I get the pork bellies at RD. I sell one whole belly (about 10 lbs total) for $55.00 sliced. Currently the prices at RD are $2.39/lb so I'm making some money on the deal


----------



## wes w (Sep 29, 2014)

Them is some cheap bellies!     Not real sure your making any money by the time you figure in your curing supplies, time and cold smoking for 10hrs or more.  I personally wouldn't think about selling bacon for less then 8-10 dollars a lb.   At that price you still aren't "making" any money.     Bellies here are up to 3.00lb.   Kinda sucks because I can't afford to buy any


----------



## rexster314 (Sep 29, 2014)

Wes W said:


> Them is some cheap bellies!     Not real sure your making any money by the time you figure in your curing supplies, time and cold smoking for 10hrs or more.  I personally wouldn't think about selling bacon for less then 8-10 dollars a lb.   At that price you still aren't "making" any money.     Bellies here are up to 3.00lb.   Kinda sucks because I can't afford to buy any


Cure #1 is cheap on Amazon, I buy brown sugar and salt by the 25lb bag at Costco, I use 2 Amazen smokers in my Bradleys, cutting costs down for Bradley pucks, and I'm retired so my time is cheap, especially when the only real labor involved is trimming, applying cure, then slicing and bagging the bacon, I don't count the time spent waiting on the cure to work its wonders, so I'm satisfied that my profit is about 40-45% or better. For me it's something to do. When it's not fun anymore or orders dry up, I won't be crying


----------



## gibsorz (Sep 29, 2014)

I have to go down to the states to get my bellies because they are 5.50 a LB when bought by the case skin in west coast canada. When I calculated everything out, spices/cure for basic bacon were about 50 cents a pound, my cold smoking is about 10 cents an hour. A vac bag for it in a chamber sealer would be 7 cents a pound (at VSU). My only problem is I don't have a slicer able to slice bacon. If you add in electricity at 1$ a pound (probably high, it is less than a dollar a day for me). I make the bacon for around 4.50 if I get it in the state...if I buy the belly in canada it is about 7.40 a pound to make. I could sell it for as much as 13-15$ / 500g if I were trying to do it as a business. Just selling it to friends, I charge 8 bucks. So on average 2 dollars over cost, which is really a good deal for such quality bacon. The cheapest you can find true dry cured, no smoke bacon is $10 at my butcher per pound on sale.


----------



## rexster314 (Sep 30, 2014)

Here's some results so far.













20140929_225927.jpg



__ rexster314
__ Sep 30, 2014


















2014-09-29 22.17.121111.jpg



__ rexster314
__ Sep 30, 2014
__ 1


----------



## rob sicc (Sep 30, 2014)

rexster314 said:


> I get the pork bellies at RD. I sell one whole belly (about 10 lbs total) for $55.00 sliced. Currently the prices at RD are $2.39/lb so I'm making some money on the deal


$2.39 for belly is awesome. The cheapest I found it is slightly under $4.00.  I bet if you buy 120lb's you get a better price.  I would surely pay $55 for 10 lbs.  very fair.

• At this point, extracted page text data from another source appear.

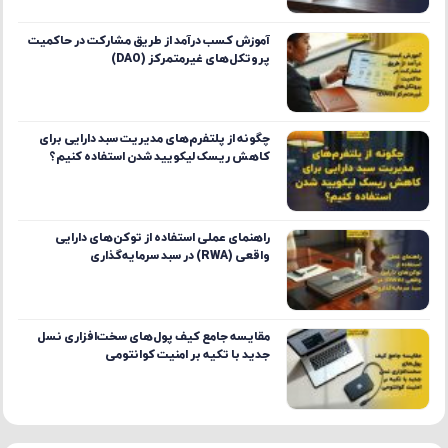
آموزش کسب درآمد از طریق مشارکت در حاکمیت
پروتکل‌های غیرمتمرکز (DAO)
چگونه از پلتفرم‌های مدیریت سبد دارایی برای
کاهش ریسک لیکویید شدن استفاده کنیم؟
راهنمای عملی استفاده از توکن‌های دارایی
واقعی (RWA) در سبد سرمایه‌گذاری
مقایسه جامع کیف پول‌های سخت‌افزاری نسل
جدید با تکیه بر امنیت کوانتومی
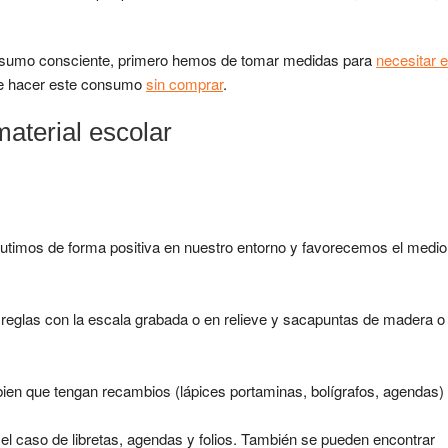
consumo consciente, primero hemos de tomar medidas para
necesitar e
 de hacer este consumo
sin comprar
.
aterial escolar
utimos de forma positiva en nuestro entorno y favorecemos el medio
reglas con la escala grabada o en relieve y sacapuntas de madera o
ien que tengan recambios (lápices portaminas, bolígrafos, agendas)
el caso de libretas, agendas y folios. También se pueden encontrar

Again, nice thread and veiw


----------



## bluto (Oct 8, 2014)

Well done sir, #359 on my to do list.


----------



## rexster314 (Oct 8, 2014)

Trip to RD today for more bellies. They've been out for several days now, putting my schedule behind accordingly. Anyways, another 120 lbs in the reefer along with 14 pounds of eye of round pastrami. 6 days or so on the beef and 8 on the bellies. They were $2.26/lb case weight, $2.39/ lb less than 29 lbs.


----------